That’s because the cell networks aren’t traffic-agnostic. They’re designed to carry traffic—and only traffic—that’s been preapproved by the network operator. In this case, ESPN (Disney) and Sprint came to a deal, some money changed hands, some access codes were exchanged, and voilà!—ESPN content appears on the Sprint network. Without the deal, though, the content doesn’t flow.
Compare that to the Internet. When a user develops some kind of compelling content, s/he contracts with a host, uploads some files, and is open for business. His/her content is available on an equal playing field with all other content. Of course, the traffic might get too high (Ed: Not yet a problem for U.Id), but there are services like Akamai that offer caching and other traffic spreading services to ease the burden.
What’s happening now is that the ISPs are trying to push us from the “historic Internet” model to the “cell network” model. Executives at firms such as AT&T—I mean at&t (née SBC)—are starting to make high-pitched chittering noises about requiring rent payments from Internet resources that utilize the ISPs’ bandwidth. [ 2 ] The logic is that, if ESPN is paying Sprint for access to its network, then Google (for example) should pay every ISP for the same thing.

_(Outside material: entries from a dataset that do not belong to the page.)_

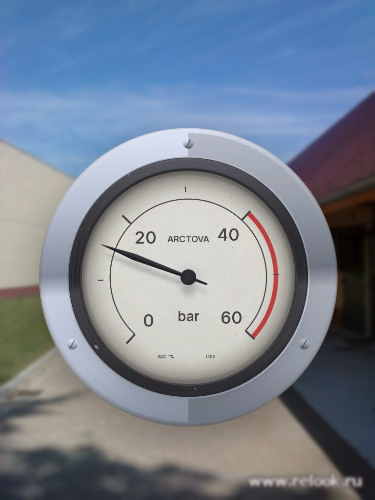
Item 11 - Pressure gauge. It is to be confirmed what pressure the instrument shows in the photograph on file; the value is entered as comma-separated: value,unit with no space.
15,bar
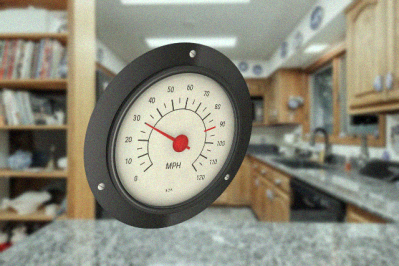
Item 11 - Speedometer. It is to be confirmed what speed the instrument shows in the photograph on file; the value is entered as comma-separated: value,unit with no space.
30,mph
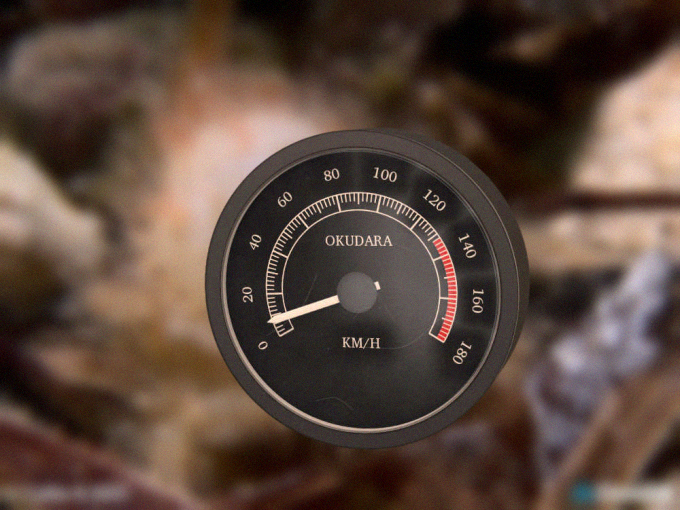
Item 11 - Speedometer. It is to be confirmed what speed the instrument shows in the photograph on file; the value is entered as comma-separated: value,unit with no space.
8,km/h
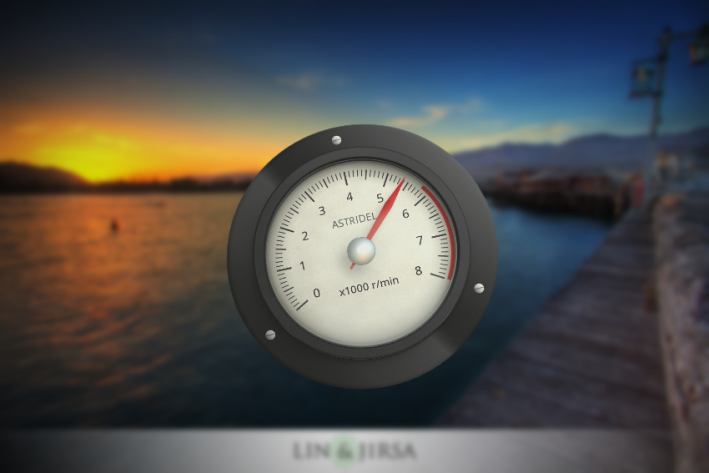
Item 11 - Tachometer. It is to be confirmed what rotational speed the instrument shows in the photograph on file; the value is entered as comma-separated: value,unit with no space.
5400,rpm
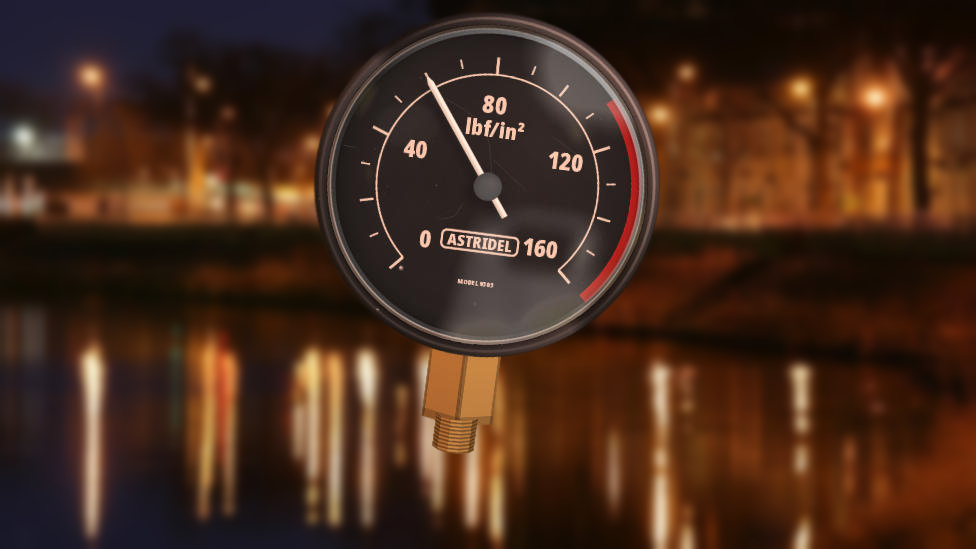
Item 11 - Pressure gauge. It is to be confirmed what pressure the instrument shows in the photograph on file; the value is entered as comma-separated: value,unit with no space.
60,psi
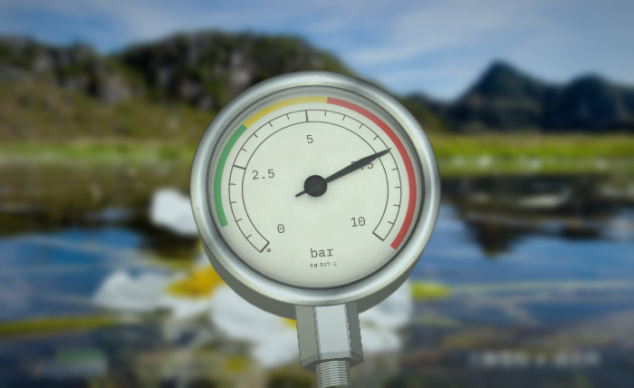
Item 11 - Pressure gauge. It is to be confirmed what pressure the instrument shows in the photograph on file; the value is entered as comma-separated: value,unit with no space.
7.5,bar
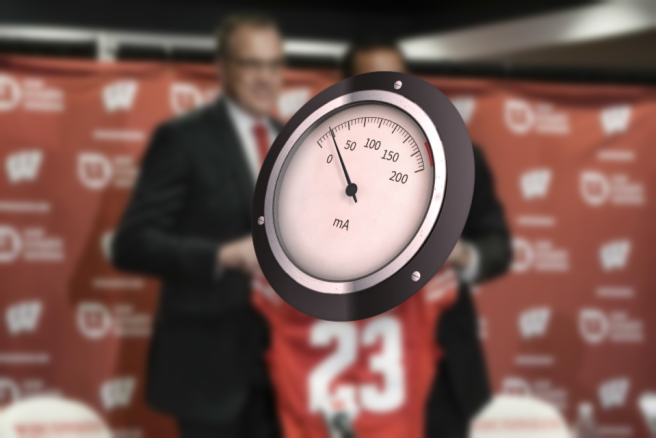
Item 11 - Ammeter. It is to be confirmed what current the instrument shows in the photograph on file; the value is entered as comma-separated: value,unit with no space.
25,mA
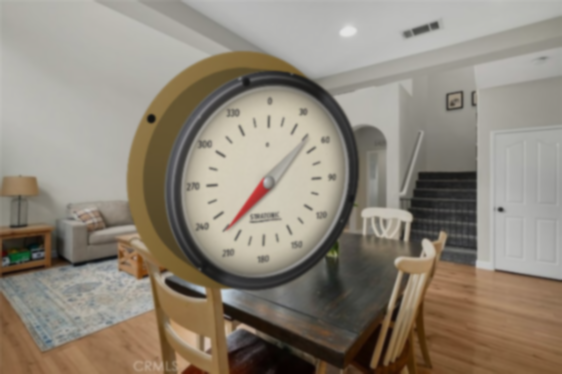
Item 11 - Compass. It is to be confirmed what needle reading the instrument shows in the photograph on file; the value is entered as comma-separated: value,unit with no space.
225,°
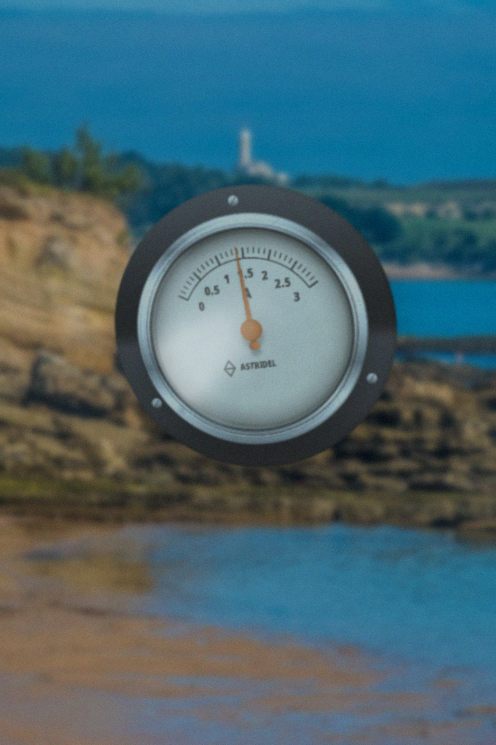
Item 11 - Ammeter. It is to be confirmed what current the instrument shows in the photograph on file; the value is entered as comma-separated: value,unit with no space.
1.4,A
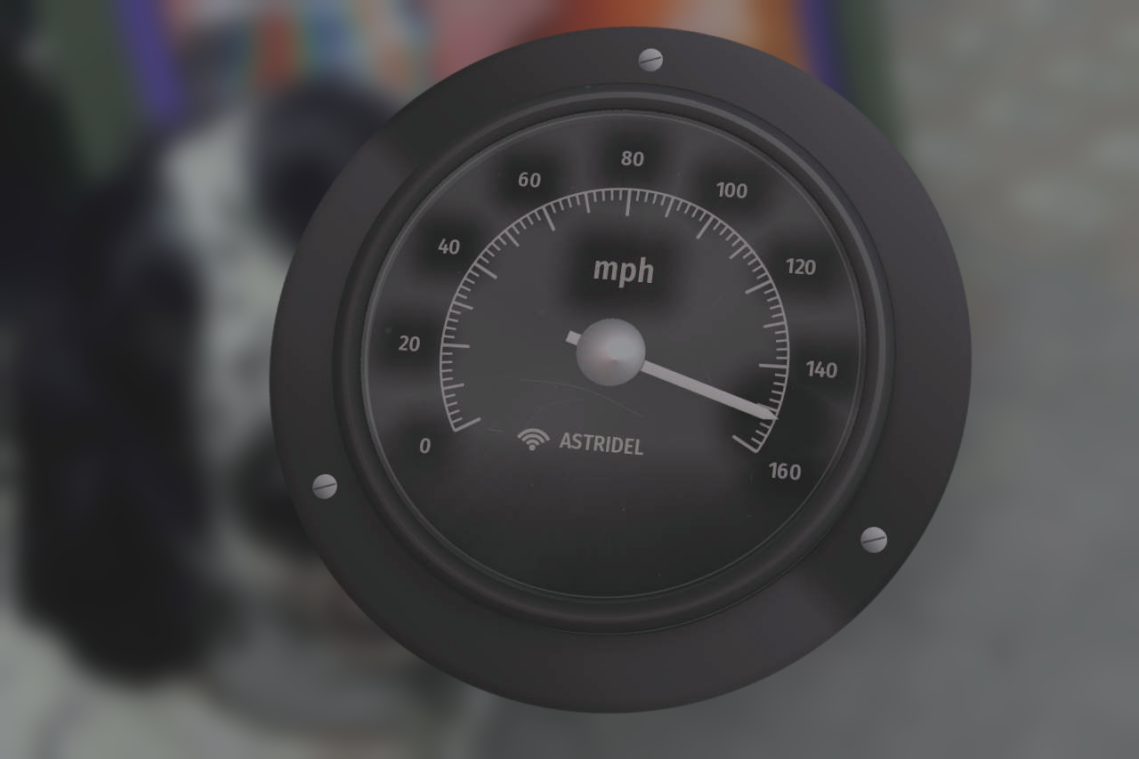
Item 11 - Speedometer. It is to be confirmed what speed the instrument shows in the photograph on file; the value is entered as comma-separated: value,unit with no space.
152,mph
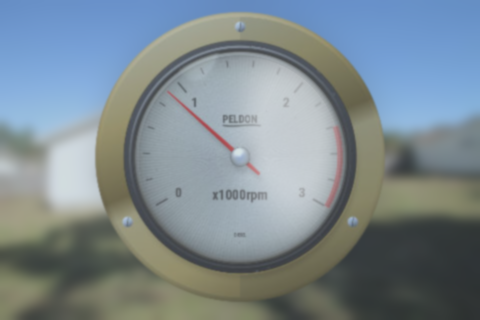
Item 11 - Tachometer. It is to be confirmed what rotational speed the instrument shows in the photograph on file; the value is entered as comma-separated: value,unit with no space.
900,rpm
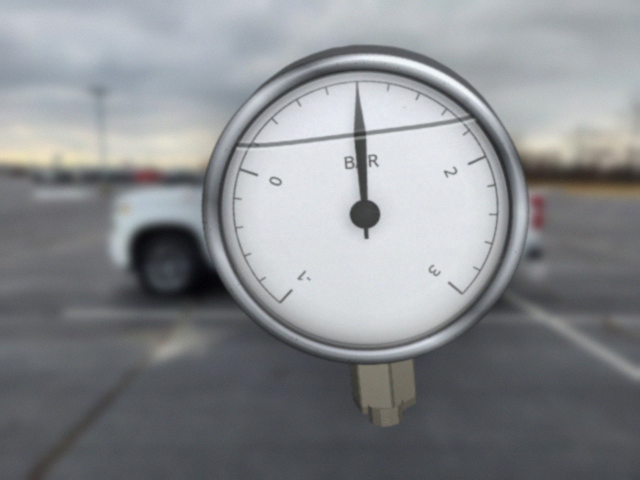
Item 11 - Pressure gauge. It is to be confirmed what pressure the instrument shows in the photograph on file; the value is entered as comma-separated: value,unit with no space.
1,bar
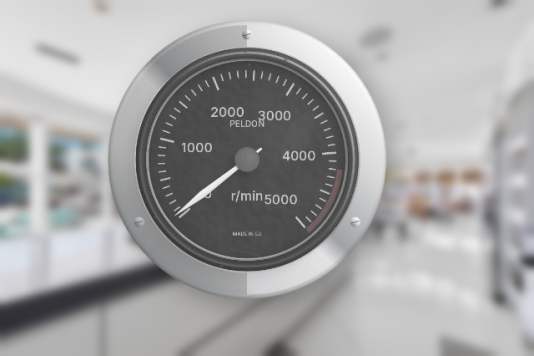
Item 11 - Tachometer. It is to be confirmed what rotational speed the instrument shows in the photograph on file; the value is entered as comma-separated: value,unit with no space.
50,rpm
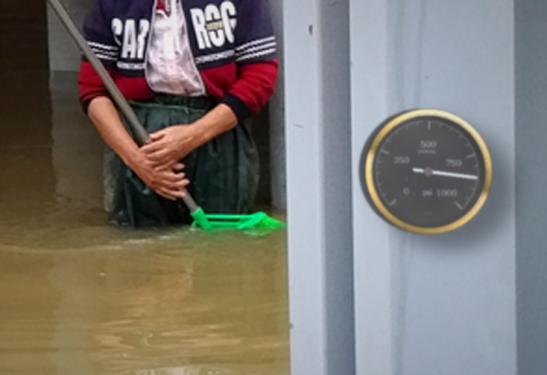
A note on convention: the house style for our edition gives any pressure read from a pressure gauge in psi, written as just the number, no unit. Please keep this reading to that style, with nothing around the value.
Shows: 850
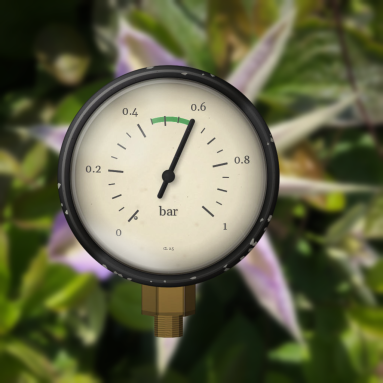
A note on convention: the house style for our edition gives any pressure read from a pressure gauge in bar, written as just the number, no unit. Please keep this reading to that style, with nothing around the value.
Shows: 0.6
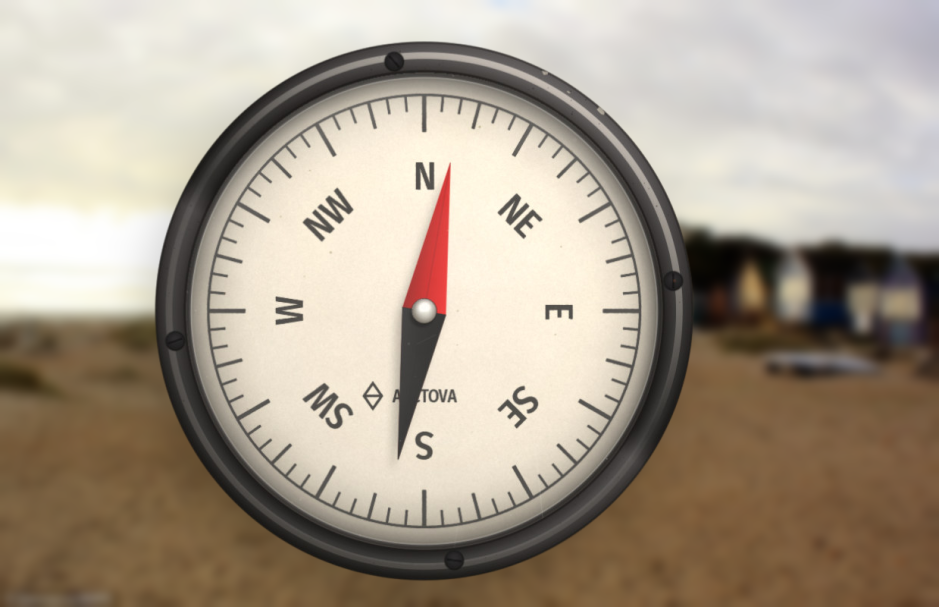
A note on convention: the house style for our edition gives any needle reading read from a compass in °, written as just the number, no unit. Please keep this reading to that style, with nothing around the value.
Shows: 10
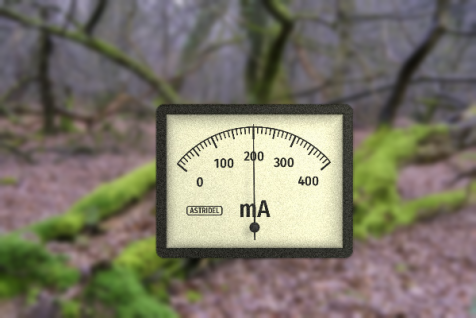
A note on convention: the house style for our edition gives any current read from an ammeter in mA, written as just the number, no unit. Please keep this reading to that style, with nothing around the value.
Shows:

Moving to that kind of an architecture would make the ISPs the most important policymakers for the Internet. They could decide what traffic to emphasize, what traffic to deprioritize, who gets what, when, and how. Under the current system, such questions are answered by and large by the global community of users through a decentralized dialectic of links, commentary, negotiation, argument and, above all, mouseclicks. The ISPs argue that that’s an inherently inefficient system. But it seems to me to be the worst form of governance except for all the others. Putting the ISPs in charge serves nothing but to entrench large firms’ already-startling influence over media and culture.
In this correspondent’s opinion, Senator Wyden is on the right track. Network neutrality is a linchpin of the modern Internet, and the attempts of the ISPs to move back on that should be resisted.
[ 1 ] I don’t have the room here to properly go into the technical details of neutrality, and I could never do so with the thoroughness and clarity of Ed Felten’s two recent posts on the subject: Nuts and Bolts of Network Discrimination, parts 1 and 2. Check it out.
[ 2 ] Of course, users are paying for access to that bandwidth. So the ISPs’ characterization that they “own” it is not quite apt.